Required work: Repeat the data word for word and skip the pictures.

[Collected data]

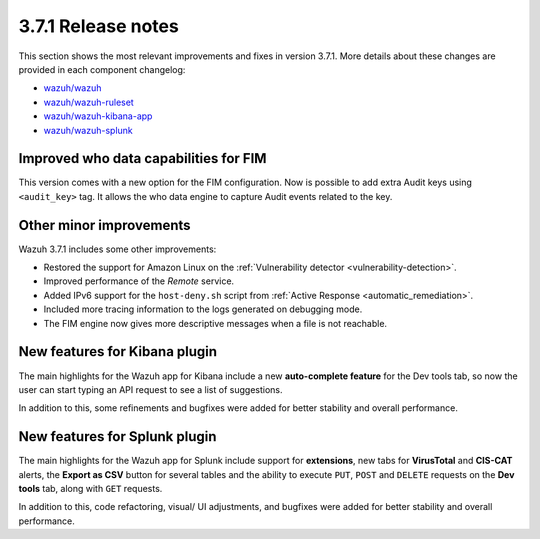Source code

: .. Copyright (C) 2021 Wazuh, Inc.

.. _release_3_7_1:

3.7.1 Release notes
===================

This section shows the most relevant improvements and fixes in version 3.7.1. More details about these changes are provided in each component changelog:

- `wazuh/wazuh <https://github.com/wazuh/wazuh/blob/v3.7.1/CHANGELOG.md>`_
- `wazuh/wazuh-ruleset <https://github.com/wazuh/wazuh-ruleset/blob/v3.7.1/CHANGELOG.md>`_
- `wazuh/wazuh-kibana-app <https://github.com/wazuh/wazuh-kibana-app/blob/v3.7.1-6.5.1/CHANGELOG.md>`_
- `wazuh/wazuh-splunk <https://github.com/wazuh/wazuh-splunk/blob/v3.7.1-7.2.1/CHANGELOG.md>`_

Improved who data capabilities for FIM
--------------------------------------

This version comes with a new option for the FIM configuration. Now is possible to add extra Audit keys using ``<audit_key>`` tag. It allows the who data engine to capture Audit events related to the key.


Other minor improvements
------------------------

Wazuh 3.7.1 includes some other improvements:

- Restored the support for Amazon Linux on the :ref:`Vulnerability detector <vulnerability-detection>`.
- Improved performance of the *Remote* service.
- Added IPv6 support for the ``host-deny.sh`` script from :ref:`Active Response <automatic_remediation>`.
- Included more tracing information to the logs generated on debugging mode.
- The FIM engine now gives more descriptive messages when a file is not reachable.


New features for Kibana plugin
------------------------------

The main highlights for the Wazuh app for Kibana include a new **auto-complete feature** for the Dev tools tab, so now the user can start typing an API request to see a list of suggestions.

.. thumbnail:: ../images/release-notes/3.7.1/kibana_features.png
  :title: New auto-complete feature for Kibana app
  :align: center

In addition to this, some refinements and bugfixes were added for better stability and overall performance.

New features for Splunk plugin
------------------------------

The main highlights for the Wazuh app for Splunk include support for **extensions**, new tabs for **VirusTotal** and **CIS-CAT** alerts, the **Export as CSV** button for several tables and the ability to execute ``PUT``, ``POST`` and ``DELETE`` requests on the **Dev tools** tab, along with ``GET`` requests.

.. thumbnail:: ../images/release-notes/3.7.1/splunk_features.png
  :title: New methods for Dev tools on Splunk app
  :align: center

In addition to this, code refactoring, visual/ UI adjustments, and bugfixes were added for better stability and overall performance.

Answer to this problem:
Source code

: .. Copyright (C) 2021 Wazuh, Inc.

.. _release_3_7_1:

3.7.1 Release notes
===================

This section shows the most relevant improvements and fixes in version 3.7.1. More details about these changes are provided in each component changelog:

- `wazuh/wazuh <https://github.com/wazuh/wazuh/blob/v3.7.1/CHANGELOG.md>`_
- `wazuh/wazuh-ruleset <https://github.com/wazuh/wazuh-ruleset/blob/v3.7.1/CHANGELOG.md>`_
- `wazuh/wazuh-kibana-app <https://github.com/wazuh/wazuh-kibana-app/blob/v3.7.1-6.5.1/CHANGELOG.md>`_
- `wazuh/wazuh-splunk <https://github.com/wazuh/wazuh-splunk/blob/v3.7.1-7.2.1/CHANGELOG.md>`_

Improved who data capabilities for FIM
--------------------------------------

This version comes with a new option for the FIM configuration. Now is possible to add extra Audit keys using ``<audit_key>`` tag. It allows the who data engine to capture Audit events related to the key.


Other minor improvements
------------------------

Wazuh 3.7.1 includes some other improvements:

- Restored the support for Amazon Linux on the :ref:`Vulnerability detector <vulnerability-detection>`.
- Improved performance of the *Remote* service.
- Added IPv6 support for the ``host-deny.sh`` script from :ref:`Active Response <automatic_remediation>`.
- Included more tracing information to the logs generated on debugging mode.
- The FIM engine now gives more descriptive messages when a file is not reachable.


New features for Kibana plugin
------------------------------

The main highlights for the Wazuh app for Kibana include a new **auto-complete feature** for the Dev tools tab, so now the user can start typing an API request to see a list of suggestions.

.. thumbnail:: ../images/release-notes/3.7.1/kibana_features.png
  :title: New auto-complete feature for Kibana app
  :align: center

In addition to this, some refinements and bugfixes were added for better stability and overall performance.

New features for Splunk plugin
------------------------------

The main highlights for the Wazuh app for Splunk include support for **extensions**, new tabs for **VirusTotal** and **CIS-CAT** alerts, the **Export as CSV** button for several tables and the ability to execute ``PUT``, ``POST`` and ``DELETE`` requests on the **Dev tools** tab, along with ``GET`` requests.

.. thumbnail:: ../images/release-notes/3.7.1/splunk_features.png
  :title: New methods for Dev tools on Splunk app
  :align: center

In addition to this, code refactoring, visual/ UI adjustments, and bugfixes were added for better stability and overall performance.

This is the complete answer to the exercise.